WORK INSTRUCTION ->
Your task is to repeat the entries exactly. Leave the pictures out.

##### RECORDS FOR THE TASK

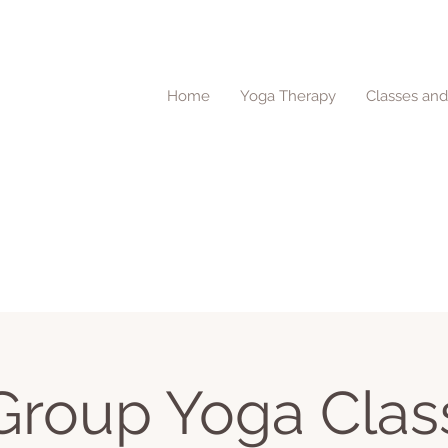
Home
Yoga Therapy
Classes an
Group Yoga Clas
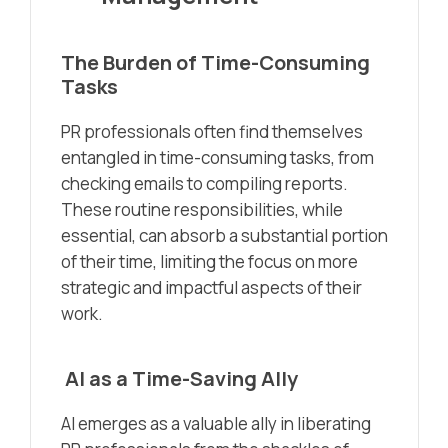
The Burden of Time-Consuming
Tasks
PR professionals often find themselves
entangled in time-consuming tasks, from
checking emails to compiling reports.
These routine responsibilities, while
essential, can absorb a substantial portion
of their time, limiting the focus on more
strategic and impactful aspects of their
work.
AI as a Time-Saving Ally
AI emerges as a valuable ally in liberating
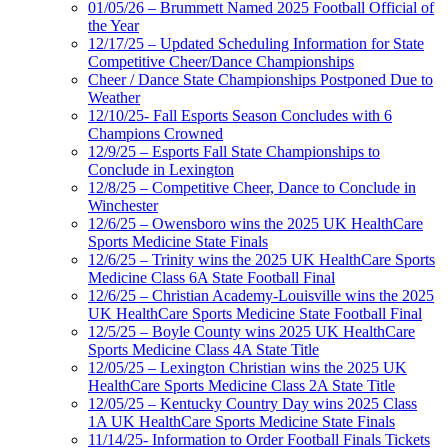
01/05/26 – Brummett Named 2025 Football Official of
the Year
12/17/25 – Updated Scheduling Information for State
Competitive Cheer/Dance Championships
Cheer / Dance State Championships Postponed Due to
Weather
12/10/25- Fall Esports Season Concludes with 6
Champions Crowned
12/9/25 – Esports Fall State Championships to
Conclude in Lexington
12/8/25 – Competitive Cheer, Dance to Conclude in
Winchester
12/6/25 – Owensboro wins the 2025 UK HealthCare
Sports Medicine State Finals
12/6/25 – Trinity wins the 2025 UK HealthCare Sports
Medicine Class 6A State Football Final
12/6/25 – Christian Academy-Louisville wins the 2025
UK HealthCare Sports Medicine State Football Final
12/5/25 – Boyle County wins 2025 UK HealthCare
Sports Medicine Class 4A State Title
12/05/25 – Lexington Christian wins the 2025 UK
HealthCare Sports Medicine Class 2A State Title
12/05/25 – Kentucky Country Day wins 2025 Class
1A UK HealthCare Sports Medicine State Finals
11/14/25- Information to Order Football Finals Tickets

##########

RESPONSE ->
Home
Yoga Therapy
Classes an
Group Yoga Clas
The Burden of Time-Consuming
Tasks
PR professionals often find themselves
entangled in time-consuming tasks, from
checking emails to compiling reports.
These routine responsibilities, while
essential, can absorb a substantial portion
of their time, limiting the focus on more
strategic and impactful aspects of their
work.
AI as a Time-Saving Ally
AI emerges as a valuable ally in liberating
01/05/26 – Brummett Named 2025 Football Official of
the Year
12/17/25 – Updated Scheduling Information for State
Competitive Cheer/Dance Championships
Cheer / Dance State Championships Postponed Due to
Weather
12/10/25- Fall Esports Season Concludes with 6
Champions Crowned
12/9/25 – Esports Fall State Championships to
Conclude in Lexington
12/8/25 – Competitive Cheer, Dance to Conclude in
Winchester
12/6/25 – Owensboro wins the 2025 UK HealthCare
Sports Medicine State Finals
12/6/25 – Trinity wins the 2025 UK HealthCare Sports
Medicine Class 6A State Football Final
12/6/25 – Christian Academy-Louisville wins the 2025
UK HealthCare Sports Medicine State Football Final
12/5/25 – Boyle County wins 2025 UK HealthCare
Sports Medicine Class 4A State Title
12/05/25 – Lexington Christian wins the 2025 UK
HealthCare Sports Medicine Class 2A State Title
12/05/25 – Kentucky Country Day wins 2025 Class
1A UK HealthCare Sports Medicine State Finals
11/14/25- Information to Order Football Finals Tickets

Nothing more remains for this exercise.